| EXERCISE MATERIAL |
========

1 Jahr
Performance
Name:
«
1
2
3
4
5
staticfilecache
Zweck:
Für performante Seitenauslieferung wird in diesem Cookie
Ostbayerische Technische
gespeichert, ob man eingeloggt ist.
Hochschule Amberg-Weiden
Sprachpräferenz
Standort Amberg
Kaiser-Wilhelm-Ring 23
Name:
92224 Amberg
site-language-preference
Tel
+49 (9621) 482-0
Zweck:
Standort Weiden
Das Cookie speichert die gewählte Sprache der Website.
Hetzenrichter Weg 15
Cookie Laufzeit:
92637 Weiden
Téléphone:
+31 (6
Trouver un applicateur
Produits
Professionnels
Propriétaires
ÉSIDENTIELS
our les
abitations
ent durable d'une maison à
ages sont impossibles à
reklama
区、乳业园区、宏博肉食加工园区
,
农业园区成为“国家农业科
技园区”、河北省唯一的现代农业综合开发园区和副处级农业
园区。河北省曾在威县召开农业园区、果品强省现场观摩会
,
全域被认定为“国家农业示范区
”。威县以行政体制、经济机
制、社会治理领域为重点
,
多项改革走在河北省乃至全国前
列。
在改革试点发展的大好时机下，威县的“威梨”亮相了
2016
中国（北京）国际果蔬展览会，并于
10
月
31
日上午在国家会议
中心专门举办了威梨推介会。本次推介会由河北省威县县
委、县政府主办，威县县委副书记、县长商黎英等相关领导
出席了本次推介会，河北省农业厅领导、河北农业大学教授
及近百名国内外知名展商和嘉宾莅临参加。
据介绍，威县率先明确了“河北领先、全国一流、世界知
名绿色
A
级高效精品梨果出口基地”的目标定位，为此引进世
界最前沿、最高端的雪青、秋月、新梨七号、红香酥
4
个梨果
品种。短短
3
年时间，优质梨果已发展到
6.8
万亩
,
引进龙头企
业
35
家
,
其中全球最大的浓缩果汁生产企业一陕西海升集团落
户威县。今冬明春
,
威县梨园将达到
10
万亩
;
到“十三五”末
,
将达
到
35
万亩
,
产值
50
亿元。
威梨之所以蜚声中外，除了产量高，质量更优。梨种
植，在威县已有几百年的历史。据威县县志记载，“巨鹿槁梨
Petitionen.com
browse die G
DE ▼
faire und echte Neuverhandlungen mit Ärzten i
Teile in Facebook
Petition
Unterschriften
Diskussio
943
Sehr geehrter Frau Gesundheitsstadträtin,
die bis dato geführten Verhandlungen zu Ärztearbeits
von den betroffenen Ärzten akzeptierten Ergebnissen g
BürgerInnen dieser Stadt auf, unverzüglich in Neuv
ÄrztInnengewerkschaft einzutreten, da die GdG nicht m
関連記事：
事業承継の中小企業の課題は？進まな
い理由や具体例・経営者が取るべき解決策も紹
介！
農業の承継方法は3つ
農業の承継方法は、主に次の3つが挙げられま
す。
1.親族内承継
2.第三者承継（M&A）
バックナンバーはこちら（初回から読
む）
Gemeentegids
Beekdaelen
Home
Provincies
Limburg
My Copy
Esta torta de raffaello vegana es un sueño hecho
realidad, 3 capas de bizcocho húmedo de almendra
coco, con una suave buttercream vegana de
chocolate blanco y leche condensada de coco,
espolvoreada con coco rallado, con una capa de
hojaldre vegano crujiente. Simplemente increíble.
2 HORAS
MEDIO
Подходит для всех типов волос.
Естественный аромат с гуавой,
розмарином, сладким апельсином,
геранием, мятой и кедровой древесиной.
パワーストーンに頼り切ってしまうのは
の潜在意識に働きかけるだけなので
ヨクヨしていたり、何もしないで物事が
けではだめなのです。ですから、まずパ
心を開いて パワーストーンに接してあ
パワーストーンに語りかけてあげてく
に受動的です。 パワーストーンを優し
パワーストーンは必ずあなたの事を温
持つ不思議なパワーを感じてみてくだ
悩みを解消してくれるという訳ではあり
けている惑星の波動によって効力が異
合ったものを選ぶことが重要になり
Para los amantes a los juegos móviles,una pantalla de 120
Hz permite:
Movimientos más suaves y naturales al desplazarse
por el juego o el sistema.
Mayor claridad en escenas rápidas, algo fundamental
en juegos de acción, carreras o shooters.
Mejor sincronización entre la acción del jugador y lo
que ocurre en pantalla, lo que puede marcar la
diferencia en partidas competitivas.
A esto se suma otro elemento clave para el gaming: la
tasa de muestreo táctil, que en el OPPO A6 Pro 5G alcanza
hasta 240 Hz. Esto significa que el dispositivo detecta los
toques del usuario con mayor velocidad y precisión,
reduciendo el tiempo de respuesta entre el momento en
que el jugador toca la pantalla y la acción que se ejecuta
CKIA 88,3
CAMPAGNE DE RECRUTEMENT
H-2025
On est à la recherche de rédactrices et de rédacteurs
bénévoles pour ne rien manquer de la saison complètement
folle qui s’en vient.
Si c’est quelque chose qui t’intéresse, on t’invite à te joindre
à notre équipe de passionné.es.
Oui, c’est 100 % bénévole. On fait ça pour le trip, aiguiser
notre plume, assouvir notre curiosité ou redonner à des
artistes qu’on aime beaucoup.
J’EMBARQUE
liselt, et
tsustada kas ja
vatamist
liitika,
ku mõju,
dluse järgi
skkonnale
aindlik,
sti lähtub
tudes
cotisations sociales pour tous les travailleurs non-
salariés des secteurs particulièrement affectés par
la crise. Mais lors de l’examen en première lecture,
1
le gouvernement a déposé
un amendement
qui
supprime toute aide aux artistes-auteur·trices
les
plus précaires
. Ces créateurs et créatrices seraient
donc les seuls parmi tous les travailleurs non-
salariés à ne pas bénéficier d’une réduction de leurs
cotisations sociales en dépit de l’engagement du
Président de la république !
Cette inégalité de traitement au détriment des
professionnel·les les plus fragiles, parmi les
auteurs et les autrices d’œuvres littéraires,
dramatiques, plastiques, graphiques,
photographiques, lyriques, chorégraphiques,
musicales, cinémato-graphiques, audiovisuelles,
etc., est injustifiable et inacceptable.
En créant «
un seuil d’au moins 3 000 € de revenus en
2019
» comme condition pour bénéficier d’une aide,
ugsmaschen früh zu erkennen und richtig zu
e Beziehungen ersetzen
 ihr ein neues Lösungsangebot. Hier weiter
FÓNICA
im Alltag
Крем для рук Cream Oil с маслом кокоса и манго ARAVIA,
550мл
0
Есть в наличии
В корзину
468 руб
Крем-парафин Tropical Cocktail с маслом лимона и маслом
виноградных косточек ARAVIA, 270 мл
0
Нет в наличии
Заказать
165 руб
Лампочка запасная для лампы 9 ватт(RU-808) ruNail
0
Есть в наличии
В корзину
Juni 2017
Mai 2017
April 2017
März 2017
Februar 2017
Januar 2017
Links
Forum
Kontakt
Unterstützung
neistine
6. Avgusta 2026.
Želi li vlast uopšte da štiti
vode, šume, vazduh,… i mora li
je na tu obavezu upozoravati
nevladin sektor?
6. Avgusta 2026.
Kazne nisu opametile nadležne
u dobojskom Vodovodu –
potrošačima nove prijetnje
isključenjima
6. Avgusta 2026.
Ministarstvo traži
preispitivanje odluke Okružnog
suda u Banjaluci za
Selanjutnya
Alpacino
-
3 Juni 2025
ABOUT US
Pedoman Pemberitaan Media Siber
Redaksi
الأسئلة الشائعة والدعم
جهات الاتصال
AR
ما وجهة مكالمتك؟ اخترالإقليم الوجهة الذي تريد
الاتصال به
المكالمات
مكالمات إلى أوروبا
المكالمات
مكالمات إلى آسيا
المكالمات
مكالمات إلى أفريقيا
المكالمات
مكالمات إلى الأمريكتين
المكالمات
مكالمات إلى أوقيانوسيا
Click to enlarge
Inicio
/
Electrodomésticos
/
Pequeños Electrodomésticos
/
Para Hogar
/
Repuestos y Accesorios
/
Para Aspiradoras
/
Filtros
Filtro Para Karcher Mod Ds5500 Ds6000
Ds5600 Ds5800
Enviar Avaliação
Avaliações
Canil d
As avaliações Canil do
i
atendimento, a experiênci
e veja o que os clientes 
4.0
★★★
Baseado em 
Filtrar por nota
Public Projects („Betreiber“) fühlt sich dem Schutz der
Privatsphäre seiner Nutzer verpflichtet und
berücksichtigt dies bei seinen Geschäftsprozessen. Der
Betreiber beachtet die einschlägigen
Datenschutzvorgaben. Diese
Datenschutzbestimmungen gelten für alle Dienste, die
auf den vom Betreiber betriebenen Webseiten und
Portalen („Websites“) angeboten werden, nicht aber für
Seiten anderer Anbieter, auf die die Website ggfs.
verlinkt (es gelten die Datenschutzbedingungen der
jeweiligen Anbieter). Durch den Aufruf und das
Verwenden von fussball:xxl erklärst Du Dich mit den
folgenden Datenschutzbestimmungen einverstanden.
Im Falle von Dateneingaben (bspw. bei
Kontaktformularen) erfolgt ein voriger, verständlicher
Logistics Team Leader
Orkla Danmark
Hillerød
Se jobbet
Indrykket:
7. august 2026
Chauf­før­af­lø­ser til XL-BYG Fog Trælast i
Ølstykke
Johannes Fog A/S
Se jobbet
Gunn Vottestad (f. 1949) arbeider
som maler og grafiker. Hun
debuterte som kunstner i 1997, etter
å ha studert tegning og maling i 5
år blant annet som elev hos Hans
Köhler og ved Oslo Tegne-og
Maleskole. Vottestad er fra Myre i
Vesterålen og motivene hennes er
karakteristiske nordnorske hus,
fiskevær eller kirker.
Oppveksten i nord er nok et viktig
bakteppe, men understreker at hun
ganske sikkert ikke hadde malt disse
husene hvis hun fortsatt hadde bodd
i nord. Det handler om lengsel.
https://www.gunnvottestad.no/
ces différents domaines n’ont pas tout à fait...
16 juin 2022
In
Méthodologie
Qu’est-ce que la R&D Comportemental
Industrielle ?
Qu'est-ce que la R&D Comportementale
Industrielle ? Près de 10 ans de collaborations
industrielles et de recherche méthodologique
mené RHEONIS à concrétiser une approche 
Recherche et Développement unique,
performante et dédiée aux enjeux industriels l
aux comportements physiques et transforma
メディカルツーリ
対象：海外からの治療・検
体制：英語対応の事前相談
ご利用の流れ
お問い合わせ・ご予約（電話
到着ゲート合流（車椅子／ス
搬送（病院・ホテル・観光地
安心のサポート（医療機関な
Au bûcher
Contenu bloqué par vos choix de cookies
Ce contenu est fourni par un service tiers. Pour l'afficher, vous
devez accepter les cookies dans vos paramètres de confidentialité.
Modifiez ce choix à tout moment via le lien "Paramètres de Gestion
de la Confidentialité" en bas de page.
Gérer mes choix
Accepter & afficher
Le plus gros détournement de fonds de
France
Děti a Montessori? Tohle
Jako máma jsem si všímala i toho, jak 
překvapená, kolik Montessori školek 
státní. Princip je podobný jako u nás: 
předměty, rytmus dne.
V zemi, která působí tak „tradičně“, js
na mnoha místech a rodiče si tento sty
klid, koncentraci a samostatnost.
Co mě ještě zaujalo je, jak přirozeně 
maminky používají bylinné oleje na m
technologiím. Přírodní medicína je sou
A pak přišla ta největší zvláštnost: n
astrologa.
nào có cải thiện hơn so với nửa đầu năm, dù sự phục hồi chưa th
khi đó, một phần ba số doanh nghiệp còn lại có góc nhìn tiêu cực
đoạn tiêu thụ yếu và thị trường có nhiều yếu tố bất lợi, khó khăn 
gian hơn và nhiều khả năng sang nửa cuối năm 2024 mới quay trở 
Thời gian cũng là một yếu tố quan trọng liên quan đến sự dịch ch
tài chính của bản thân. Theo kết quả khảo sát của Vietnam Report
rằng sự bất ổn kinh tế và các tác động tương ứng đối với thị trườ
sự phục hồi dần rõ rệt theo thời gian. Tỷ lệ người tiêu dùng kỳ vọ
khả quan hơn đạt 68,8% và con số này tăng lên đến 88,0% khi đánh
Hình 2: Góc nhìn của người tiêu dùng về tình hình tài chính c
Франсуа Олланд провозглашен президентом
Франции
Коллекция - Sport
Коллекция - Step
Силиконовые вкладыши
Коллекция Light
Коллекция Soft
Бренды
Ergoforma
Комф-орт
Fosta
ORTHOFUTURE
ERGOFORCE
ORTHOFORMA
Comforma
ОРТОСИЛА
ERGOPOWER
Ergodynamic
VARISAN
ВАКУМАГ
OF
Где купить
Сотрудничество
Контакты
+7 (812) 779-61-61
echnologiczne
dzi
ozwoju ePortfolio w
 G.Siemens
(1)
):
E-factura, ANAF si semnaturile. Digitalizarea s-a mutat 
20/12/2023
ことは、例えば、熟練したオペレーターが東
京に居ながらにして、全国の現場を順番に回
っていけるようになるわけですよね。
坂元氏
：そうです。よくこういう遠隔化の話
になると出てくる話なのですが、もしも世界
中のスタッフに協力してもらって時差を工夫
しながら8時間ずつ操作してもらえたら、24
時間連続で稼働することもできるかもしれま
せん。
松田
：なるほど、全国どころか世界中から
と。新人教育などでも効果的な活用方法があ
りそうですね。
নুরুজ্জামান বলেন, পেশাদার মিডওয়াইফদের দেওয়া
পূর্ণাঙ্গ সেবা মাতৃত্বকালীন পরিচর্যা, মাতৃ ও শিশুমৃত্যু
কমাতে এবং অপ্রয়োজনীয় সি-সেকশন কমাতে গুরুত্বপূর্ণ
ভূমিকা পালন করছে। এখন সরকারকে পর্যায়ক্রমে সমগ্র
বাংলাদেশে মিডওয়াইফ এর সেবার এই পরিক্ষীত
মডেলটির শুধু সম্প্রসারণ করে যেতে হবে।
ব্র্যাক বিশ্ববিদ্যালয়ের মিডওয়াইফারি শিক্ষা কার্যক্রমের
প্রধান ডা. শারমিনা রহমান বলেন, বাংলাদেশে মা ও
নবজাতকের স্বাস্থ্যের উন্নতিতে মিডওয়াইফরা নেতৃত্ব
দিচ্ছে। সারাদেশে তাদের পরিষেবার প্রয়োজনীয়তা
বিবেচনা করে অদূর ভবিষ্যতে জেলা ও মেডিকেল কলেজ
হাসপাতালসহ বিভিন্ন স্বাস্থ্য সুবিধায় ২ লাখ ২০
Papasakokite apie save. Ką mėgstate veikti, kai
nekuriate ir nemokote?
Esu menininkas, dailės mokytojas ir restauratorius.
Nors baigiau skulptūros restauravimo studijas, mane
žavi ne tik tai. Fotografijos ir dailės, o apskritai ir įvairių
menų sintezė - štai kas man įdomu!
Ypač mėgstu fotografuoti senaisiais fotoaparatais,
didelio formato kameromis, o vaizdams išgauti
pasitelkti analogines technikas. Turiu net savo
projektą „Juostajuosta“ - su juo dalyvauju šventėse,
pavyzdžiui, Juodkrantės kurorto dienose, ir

========

| WORK TO BE COMPLETED |
Which lines above include the string "cookies"? Show them.

| ANSWER TO THE PROBLEM |
Contenu bloqué par vos choix de cookies
devez accepter les cookies dans vos paramètres de confidentialité.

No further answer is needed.